Trench Terrain (27th July 2014)
I visited the local DIY store to look for blue hard polystyrene foam but did not have any. They did have the standard soft white polystyrene foam in various thicknesses including 10mm. I also bought a sheet of 2mm Perspex 500mm x 250mm.

I drew on the trench layout with a marker pen and cut it out with a hot wire cutter. To make sure that the front trench line was straight, I clamped a piece thin piece of wood to the foam to act as a ruler while cutting. I bevelled the front edge with the foam cutter to make it slope down to the table. I also tried making a gentle slope by ironing the foam through two sheets of newspaper. This works quite well but you must be careful not to actually touch the foam with the iron – if you do the iron will be ruined.

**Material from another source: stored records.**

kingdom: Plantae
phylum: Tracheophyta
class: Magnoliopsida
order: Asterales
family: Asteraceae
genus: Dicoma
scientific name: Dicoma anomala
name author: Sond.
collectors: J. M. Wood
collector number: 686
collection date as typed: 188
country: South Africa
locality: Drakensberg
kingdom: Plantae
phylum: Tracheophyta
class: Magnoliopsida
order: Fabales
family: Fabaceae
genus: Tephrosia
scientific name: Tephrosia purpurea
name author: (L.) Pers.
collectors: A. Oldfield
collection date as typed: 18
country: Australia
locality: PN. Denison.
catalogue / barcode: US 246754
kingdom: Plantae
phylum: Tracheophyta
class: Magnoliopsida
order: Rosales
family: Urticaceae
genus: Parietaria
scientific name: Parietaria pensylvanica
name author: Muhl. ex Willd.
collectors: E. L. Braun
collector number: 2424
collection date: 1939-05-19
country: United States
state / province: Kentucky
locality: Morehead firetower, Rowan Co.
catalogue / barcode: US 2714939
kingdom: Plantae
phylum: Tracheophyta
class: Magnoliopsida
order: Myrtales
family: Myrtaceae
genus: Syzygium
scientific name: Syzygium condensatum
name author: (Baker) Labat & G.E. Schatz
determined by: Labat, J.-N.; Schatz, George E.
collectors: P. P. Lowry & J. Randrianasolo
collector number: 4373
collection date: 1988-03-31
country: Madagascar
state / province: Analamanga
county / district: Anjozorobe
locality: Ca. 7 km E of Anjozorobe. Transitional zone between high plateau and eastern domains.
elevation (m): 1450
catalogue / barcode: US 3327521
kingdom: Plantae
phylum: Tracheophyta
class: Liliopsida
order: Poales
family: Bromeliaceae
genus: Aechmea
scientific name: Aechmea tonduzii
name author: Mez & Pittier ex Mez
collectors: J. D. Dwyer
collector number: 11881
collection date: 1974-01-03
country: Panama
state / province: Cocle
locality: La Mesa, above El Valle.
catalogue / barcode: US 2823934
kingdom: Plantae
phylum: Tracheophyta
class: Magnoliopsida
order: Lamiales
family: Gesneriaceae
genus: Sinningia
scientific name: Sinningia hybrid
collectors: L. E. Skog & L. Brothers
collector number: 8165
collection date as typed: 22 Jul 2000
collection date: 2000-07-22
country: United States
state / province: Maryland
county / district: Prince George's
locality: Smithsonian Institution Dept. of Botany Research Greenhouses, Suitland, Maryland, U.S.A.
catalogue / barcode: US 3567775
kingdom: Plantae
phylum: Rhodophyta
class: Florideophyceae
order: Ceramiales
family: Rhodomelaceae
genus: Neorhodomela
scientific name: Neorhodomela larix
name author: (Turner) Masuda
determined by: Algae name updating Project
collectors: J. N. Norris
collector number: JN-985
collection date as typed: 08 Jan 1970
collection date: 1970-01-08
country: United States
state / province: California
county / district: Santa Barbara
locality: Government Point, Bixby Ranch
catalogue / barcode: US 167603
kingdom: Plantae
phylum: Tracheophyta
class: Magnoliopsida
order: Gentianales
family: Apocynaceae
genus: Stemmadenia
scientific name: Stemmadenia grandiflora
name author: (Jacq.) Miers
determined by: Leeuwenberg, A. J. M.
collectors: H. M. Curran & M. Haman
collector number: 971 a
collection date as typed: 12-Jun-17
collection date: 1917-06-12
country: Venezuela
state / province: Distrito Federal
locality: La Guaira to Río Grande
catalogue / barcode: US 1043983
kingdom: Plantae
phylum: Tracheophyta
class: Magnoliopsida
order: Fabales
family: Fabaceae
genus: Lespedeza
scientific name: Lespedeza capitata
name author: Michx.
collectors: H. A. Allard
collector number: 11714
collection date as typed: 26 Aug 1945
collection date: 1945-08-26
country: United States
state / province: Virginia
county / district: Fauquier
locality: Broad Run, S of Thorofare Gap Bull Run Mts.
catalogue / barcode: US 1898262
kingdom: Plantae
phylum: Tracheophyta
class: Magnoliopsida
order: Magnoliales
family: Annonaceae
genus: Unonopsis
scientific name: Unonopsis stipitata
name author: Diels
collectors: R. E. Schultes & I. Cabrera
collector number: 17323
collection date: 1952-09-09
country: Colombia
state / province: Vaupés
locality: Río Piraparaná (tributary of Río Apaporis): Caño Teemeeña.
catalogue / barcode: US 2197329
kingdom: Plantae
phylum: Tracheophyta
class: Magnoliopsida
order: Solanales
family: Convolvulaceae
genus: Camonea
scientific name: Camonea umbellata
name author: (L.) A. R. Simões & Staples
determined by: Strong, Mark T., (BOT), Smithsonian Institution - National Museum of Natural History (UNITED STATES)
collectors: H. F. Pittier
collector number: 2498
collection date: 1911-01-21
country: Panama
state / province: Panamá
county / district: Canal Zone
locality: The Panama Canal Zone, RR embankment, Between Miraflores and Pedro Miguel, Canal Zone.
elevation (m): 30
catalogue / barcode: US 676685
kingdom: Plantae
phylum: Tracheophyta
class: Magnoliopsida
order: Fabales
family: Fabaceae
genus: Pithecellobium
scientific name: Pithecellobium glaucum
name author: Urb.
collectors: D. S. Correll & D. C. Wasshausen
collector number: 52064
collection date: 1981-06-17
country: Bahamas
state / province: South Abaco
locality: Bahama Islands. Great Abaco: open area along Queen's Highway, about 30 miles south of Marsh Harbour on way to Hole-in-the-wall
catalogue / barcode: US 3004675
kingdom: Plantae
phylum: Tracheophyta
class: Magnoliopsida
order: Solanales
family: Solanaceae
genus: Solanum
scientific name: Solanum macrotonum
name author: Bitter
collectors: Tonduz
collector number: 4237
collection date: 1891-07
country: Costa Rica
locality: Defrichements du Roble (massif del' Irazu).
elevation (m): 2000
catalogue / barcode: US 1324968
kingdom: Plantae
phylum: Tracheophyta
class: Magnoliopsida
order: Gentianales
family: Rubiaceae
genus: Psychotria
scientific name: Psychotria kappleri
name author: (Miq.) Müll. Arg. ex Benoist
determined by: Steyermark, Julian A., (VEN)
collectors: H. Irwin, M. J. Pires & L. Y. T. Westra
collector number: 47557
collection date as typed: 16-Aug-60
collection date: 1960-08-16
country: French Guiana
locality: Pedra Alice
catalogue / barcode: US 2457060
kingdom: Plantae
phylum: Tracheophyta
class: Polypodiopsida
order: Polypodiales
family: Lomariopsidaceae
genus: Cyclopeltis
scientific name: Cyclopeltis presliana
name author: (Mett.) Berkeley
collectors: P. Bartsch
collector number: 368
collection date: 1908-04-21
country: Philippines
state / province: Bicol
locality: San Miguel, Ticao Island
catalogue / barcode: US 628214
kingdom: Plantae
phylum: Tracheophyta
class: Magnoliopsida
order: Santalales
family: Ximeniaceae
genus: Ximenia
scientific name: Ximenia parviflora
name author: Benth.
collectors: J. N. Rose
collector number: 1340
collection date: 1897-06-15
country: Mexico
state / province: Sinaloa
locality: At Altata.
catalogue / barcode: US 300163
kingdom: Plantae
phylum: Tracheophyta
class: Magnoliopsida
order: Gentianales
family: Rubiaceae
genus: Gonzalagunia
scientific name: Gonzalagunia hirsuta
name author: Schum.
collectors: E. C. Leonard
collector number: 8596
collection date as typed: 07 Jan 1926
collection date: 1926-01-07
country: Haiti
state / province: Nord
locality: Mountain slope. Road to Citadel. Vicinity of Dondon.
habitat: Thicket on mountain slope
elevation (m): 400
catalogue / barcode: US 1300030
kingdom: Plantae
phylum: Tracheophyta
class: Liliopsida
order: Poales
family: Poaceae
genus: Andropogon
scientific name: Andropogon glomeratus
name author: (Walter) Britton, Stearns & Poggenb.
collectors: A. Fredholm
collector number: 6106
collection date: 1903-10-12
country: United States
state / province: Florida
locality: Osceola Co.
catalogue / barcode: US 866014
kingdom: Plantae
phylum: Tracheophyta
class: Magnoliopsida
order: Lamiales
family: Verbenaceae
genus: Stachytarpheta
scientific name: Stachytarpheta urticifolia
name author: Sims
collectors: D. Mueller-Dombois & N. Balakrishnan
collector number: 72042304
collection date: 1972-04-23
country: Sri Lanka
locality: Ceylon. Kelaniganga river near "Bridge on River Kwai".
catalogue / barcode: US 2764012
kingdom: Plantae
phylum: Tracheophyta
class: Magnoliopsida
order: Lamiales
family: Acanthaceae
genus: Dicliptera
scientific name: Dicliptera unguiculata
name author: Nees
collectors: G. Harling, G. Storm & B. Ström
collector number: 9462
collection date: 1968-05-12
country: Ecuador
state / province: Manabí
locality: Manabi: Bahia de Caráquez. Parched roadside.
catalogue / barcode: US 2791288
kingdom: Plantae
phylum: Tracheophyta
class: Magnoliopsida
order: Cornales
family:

I used hot glue to glue the foam to the Perspex sheet. I cut a few shell craters into the foam with a scalpel. As the foam is soft, I put on a very thin layer of papier-mâché. This was simply a matter of painting the surface with PVA glue and adding one ply of Kleenex tissue. Once dry this gave a harder skin over the foam that was easy to paint. The surfaces were painted brown. Next I coated the top surface with PVA and sand. This was given a wash of 33% PVA with 67% water and coloured with the brown paint so that it looked like cocoa. This dried overnight. The next step was a drybrush of Vallejo Iraqi sand. The final stage was to add patches of static grass and a few tufts.

I am very pleased with the result. I will try a few games before building a mark 2 version.

picture

Vimy Ridge27 Jul 2014 1:04 p.m. PST

Nice looking troops and terrain Mick! Well done!

Mick in Switzerland29 Jul 2014 11:40 a.m. PST

Last night I repainted the A7V

picture

Mick in Switzerland06 Aug 2014 11:16 p.m. PST

Added some sandbags to the trenches and barbed wire using springs and Cocktail stick. Also made emplacements and shell craters with Milliput covered in sand and painted to match the Terrain.